— BEGIN RECORDS —
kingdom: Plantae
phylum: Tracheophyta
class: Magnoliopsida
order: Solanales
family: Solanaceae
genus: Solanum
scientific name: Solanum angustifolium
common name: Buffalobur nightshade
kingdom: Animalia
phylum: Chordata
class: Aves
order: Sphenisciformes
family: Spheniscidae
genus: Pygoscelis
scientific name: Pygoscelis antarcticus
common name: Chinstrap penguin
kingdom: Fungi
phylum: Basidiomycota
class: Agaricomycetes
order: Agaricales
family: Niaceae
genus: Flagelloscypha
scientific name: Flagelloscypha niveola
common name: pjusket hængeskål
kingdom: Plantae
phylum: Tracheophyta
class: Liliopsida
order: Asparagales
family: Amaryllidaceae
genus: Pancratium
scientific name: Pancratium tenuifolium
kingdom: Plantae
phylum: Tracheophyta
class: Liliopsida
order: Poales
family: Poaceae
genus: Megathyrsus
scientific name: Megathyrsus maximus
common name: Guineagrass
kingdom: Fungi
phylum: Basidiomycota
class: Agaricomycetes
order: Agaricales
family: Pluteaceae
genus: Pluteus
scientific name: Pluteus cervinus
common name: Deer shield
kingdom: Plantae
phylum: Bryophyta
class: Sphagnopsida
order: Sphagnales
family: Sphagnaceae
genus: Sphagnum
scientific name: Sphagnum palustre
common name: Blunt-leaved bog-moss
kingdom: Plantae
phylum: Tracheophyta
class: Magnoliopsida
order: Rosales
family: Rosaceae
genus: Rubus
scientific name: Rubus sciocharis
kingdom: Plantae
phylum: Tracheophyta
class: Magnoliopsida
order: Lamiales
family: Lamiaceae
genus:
— END RECORDS —
Please reproduce every line of all the records above, word for word and in the same order.

kingdom: Plantae
phylum: Tracheophyta
class: Magnoliopsida
order: Solanales
family: Solanaceae
genus: Solanum
scientific name: Solanum angustifolium
common name: Buffalobur nightshade
kingdom: Animalia
phylum: Chordata
class: Aves
order: Sphenisciformes
family: Spheniscidae
genus: Pygoscelis
scientific name: Pygoscelis antarcticus
common name: Chinstrap penguin
kingdom: Fungi
phylum: Basidiomycota
class: Agaricomycetes
order: Agaricales
family: Niaceae
genus: Flagelloscypha
scientific name: Flagelloscypha niveola
common name: pjusket hængeskål
kingdom: Plantae
phylum: Tracheophyta
class: Liliopsida
order: Asparagales
family: Amaryllidaceae
genus: Pancratium
scientific name: Pancratium tenuifolium
kingdom: Plantae
phylum: Tracheophyta
class: Liliopsida
order: Poales
family: Poaceae
genus: Megathyrsus
scientific name: Megathyrsus maximus
common name: Guineagrass
kingdom: Fungi
phylum: Basidiomycota
class: Agaricomycetes
order: Agaricales
family: Pluteaceae
genus: Pluteus
scientific name: Pluteus cervinus
common name: Deer shield
kingdom: Plantae
phylum: Bryophyta
class: Sphagnopsida
order: Sphagnales
family: Sphagnaceae
genus: Sphagnum
scientific name: Sphagnum palustre
common name: Blunt-leaved bog-moss
kingdom: Plantae
phylum: Tracheophyta
class: Magnoliopsida
order: Rosales
family: Rosaceae
genus: Rubus
scientific name: Rubus sciocharis
kingdom: Plantae
phylum: Tracheophyta
class: Magnoliopsida
order: Lamiales
family: Lamiaceae
genus:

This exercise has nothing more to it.